- Developer: Incredible Technologies
- Publishers: NA: Walt Disney Computer Software; EU: Titus France;
- Director: Bill Zielinski
- Producer: David Mullich
- Artist: Denise Wallner
- Composers: Kyle Johnson David Thiel
- Series: DuckTales
- Platforms: Amiga, Atari ST, Commodore 64, MS-DOS
- Release: 1990
- Genre: Platform
- Mode: Single-player

= DuckTales: The Quest for Gold =

1990 video game

DuckTales: The Quest for Gold is a platform game developed by Incredible Technologies for the Amiga, Commodore 64, Atari ST and MS-DOS. It was published in 1990 by Walt Disney Computer Software. The game bears little resemblance to the Capcom game known simply as DuckTales that was released for the NES and Game Boy.

==Gameplay==
The game starts as Flintheart Glomgold walks into Scrooge McDuck's office and challenges him to see who is the richest duck in the world. Assuming the role of Scrooge, the player then gets 30 days to collect treasures from all around the world. Scrooge is assisted by his grandnephews Huey, Dewey, and Louie and pilot Launchpad McQuack. Flying to different destinations is one of the many different sequences in the game. Many of these destinations are fictitious or imaginative, names often being puns on real locations, and some were featured in episodes of the show. Some exist in the real world, such as the Carlsbad Caverns.

In flying sequences to reach the destination, the Beagle Boys try to hinder the player by methods such as dropping pianos. If the plane crashes, the player will lose money as well a couple of days while Gyro Gearloose repairs the plane.

Alternatively the player may also find the rare mineral Bombastium, which Gyro can use to create a matter transfer unit. This eliminates the need to travel by plane, and therefore the risk of crashing and losing time and money; the downside is that the matter transfer unit malfunctions sometimes and sends the player to the wrong destination.
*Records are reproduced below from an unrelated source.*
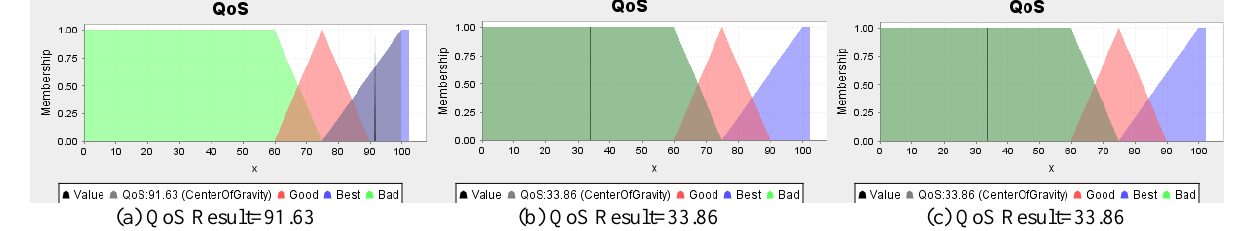
Figure 4 (a-c). QoS Results of three Sample Web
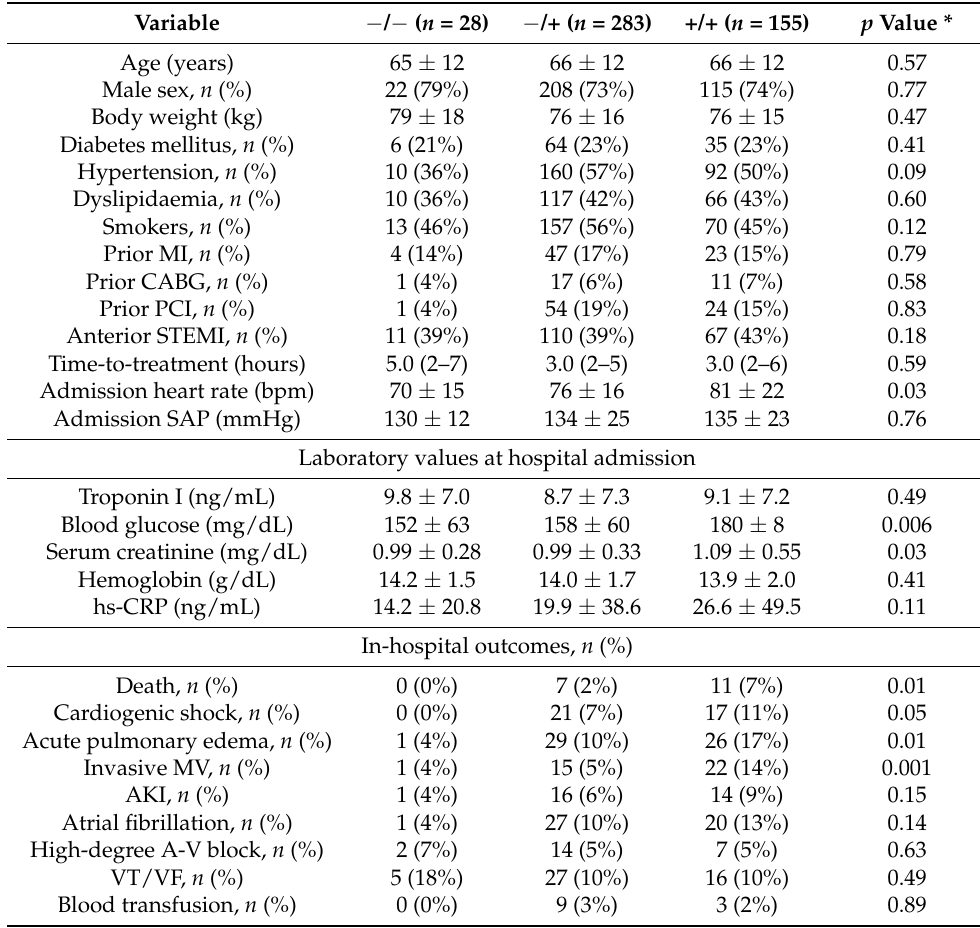
Table 1. Clinical characteristics and in-hospital outcomes of study patients grouped according to cytochrome c and/or cell-free mitochondrial DNA (mtDNA)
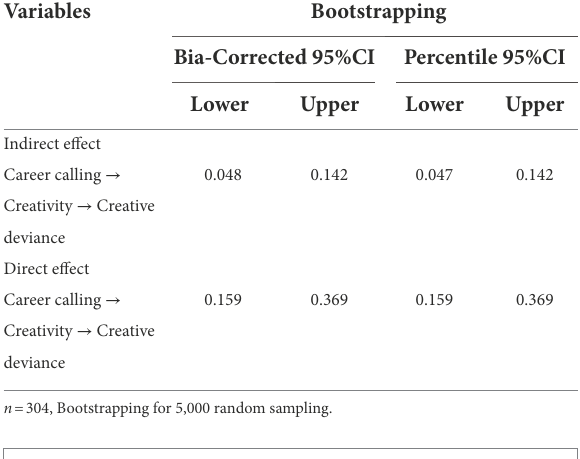
TABLE 4 The mediating effect test.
Upon reaching a destination, the player has to play through a certain scenario to reach the treasure. The four different scenarios are divided equally among the many destinations, and are typical for the environment. Some of these scenarios, namely the mountain and the jungle, are platform-based levels where the player plays as Huey (later Dewey and Louie if the player fails the first attempt). Other level types include the cave, which is a labyrinth the player must navigate through, and the wildlife reservation which features Webby Vanderquack taking pictures of animals. The pictures, especially ones with rare animals such as pink elephants, bring rewards for the player similar to the treasure chest in the other levels. Photography levels are rather easy to play, seeing as there are no real obstacles.
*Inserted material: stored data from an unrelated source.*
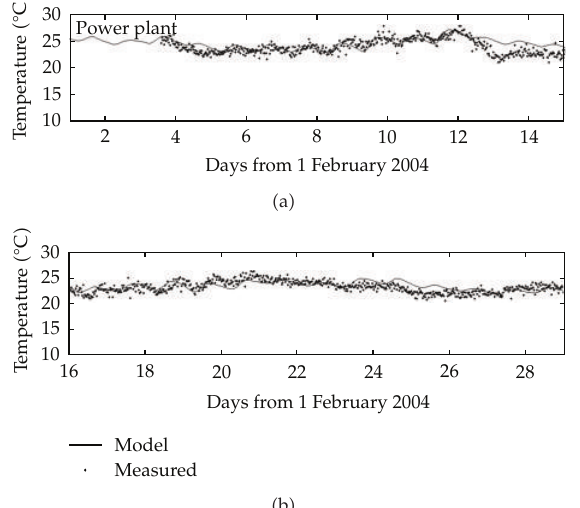
Figure 7: Comparison of the measured and modeled water temperature in power plant station from February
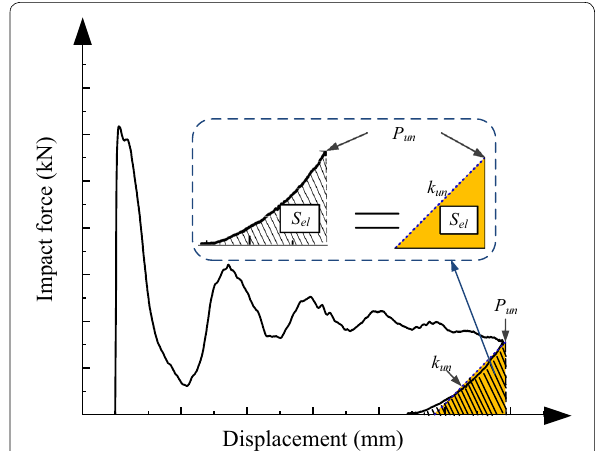
Fig. 9 Typical impact force–displacement curve of axially-loaded RC circular column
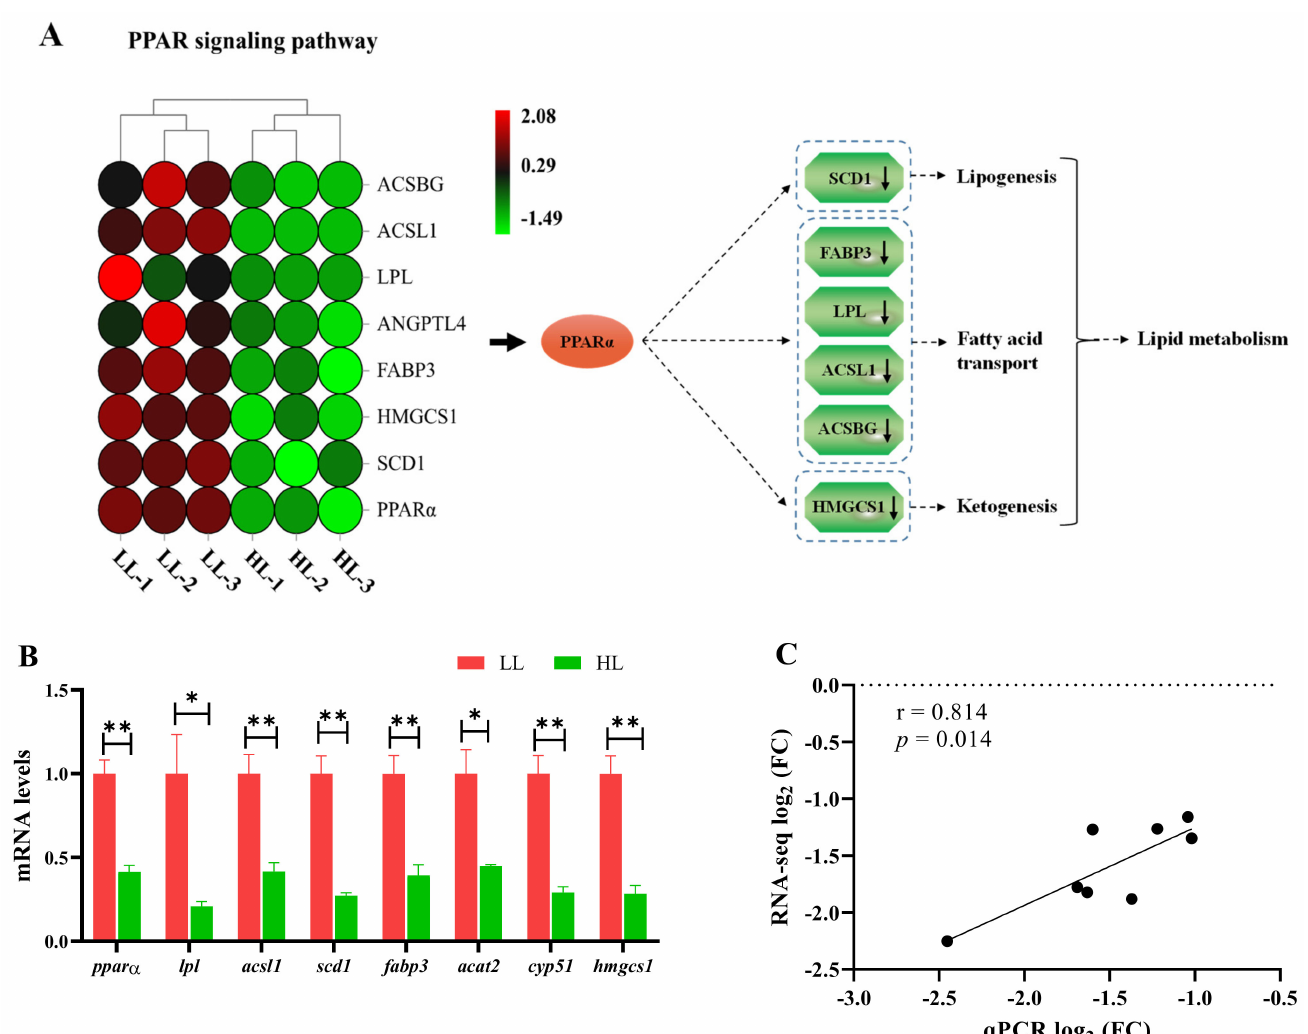
Figure 6. Changes in the PPAR signaling pathway and lipid metabolism-related genes in the liver of M. salmoides between the low-density group (LL) and the high-density group (HL). ( A ) DEGs in the KEGG PPAR signaling pathway and possible mechanisms regulating lipid metabolism. ( B ) Lipid metabolism-related gene expression measured by qPCR; values are expressed as means ± SEM (n = 3), * p < 0.05 and ** p < 0.01. ( C ) The correlation between the qPCR data and RNA-seq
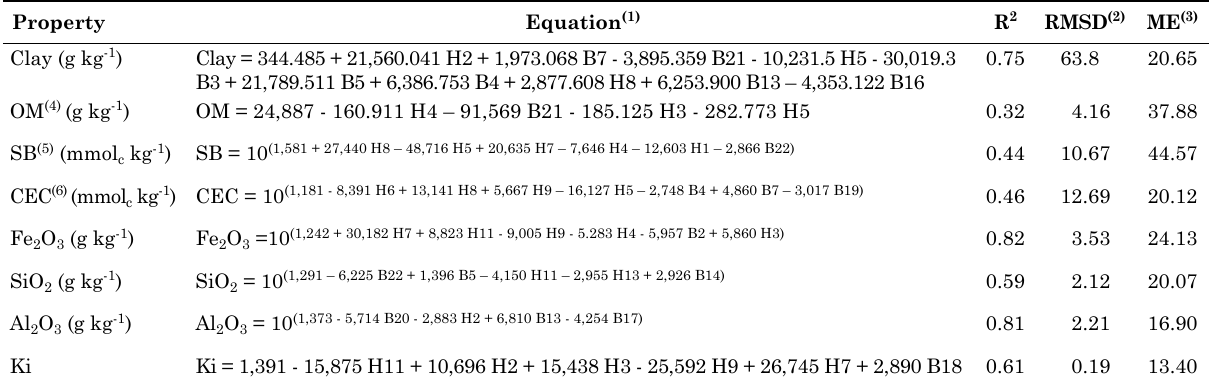
Table 1. Multiple regression equations developed from soil reflectance and obtained at ground level Property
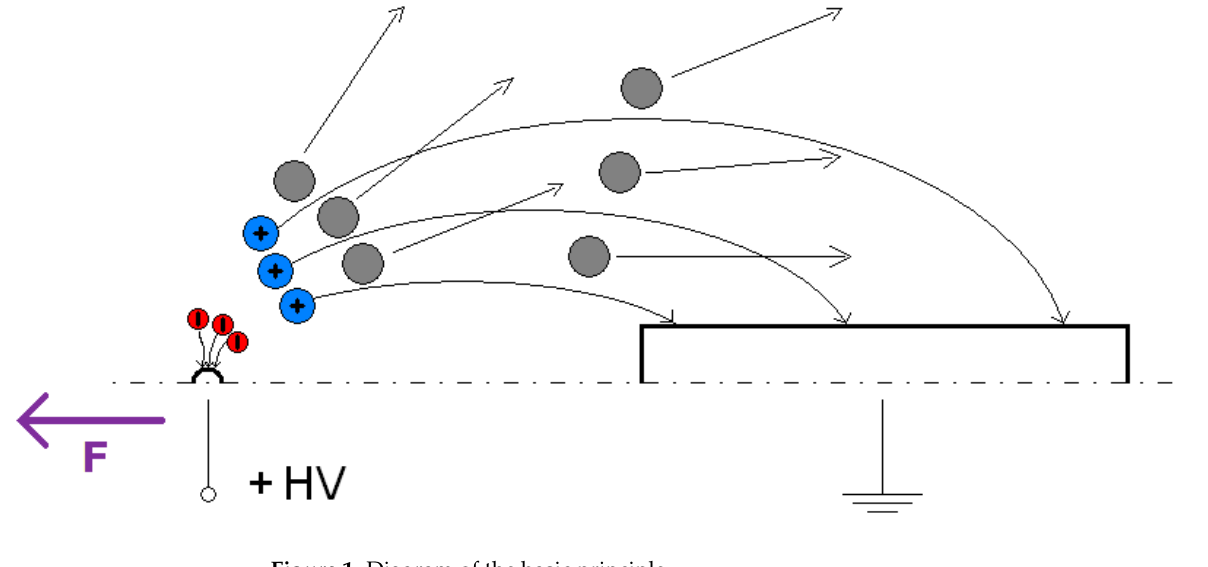
Figure 1. Diagram of the basic principle.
The Beagle Boys also appear in mountain levels together with falling boulders, mountain goats, bears and even Magica De Spell. In the horizontal jungle levels, the player must overcome toucans, panthers and coconut-throwing monkeys. Hippopotami which swim in the water below the player may be useful for transportation, but they are slightly unpredictable since they might duck underwater at any moment, causing the player to fall in the water. Peculiarly, Huey, Dewey and Louie cannot swim. When playing in the cave, the player must maneuver on a map which looks slightly like a Chinese chess board. Around in the cave lurks a mummy which the player must avoid in addition to shafts. Due to the somewhat higher difficulty of cave levels, the treasure chests usually bring quite high rewards.

Two other ways of getting money exist, should the player not want to travel the globe for treasures. One way features Scrooge diving in his money vault, on occasions finding a rare coin worth $1000. In addition, it is possible to play the stock market. From time to time, Scrooge's rival Glomgold takes some of the treasures.
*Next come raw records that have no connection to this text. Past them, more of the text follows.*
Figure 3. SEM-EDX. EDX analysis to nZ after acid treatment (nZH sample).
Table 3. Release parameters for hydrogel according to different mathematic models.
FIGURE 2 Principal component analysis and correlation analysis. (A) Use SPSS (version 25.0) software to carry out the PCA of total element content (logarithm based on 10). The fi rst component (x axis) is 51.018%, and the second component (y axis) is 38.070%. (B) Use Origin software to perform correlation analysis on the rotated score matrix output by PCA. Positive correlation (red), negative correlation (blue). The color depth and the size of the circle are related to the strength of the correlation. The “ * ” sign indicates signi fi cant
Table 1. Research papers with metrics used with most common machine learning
When 30 days have passed, the game is over and the duck who has gained the most money wins.

Many of the locations and treasures featured in the game have been taken directly from specific episodes of the television show. Examples include the locales of Montedumas and Swansylvania, which originate from the episodes "Duck in the Iron Mask" and "Ducky Horror Picture Show", respectively. Examples of treasures include Drakesphere's lost play from the episode "Much Ado About Scrooge" and the pearl of wisdom from the episode of the same name.

==Release==
The Amiga and MS-DOS versions use a password system for copy protection. When the game is booted up, the players must use a key in the manual to translate symbols on the screen.

Ports for the ZX Spectrum and Apple II were promoted, but not released.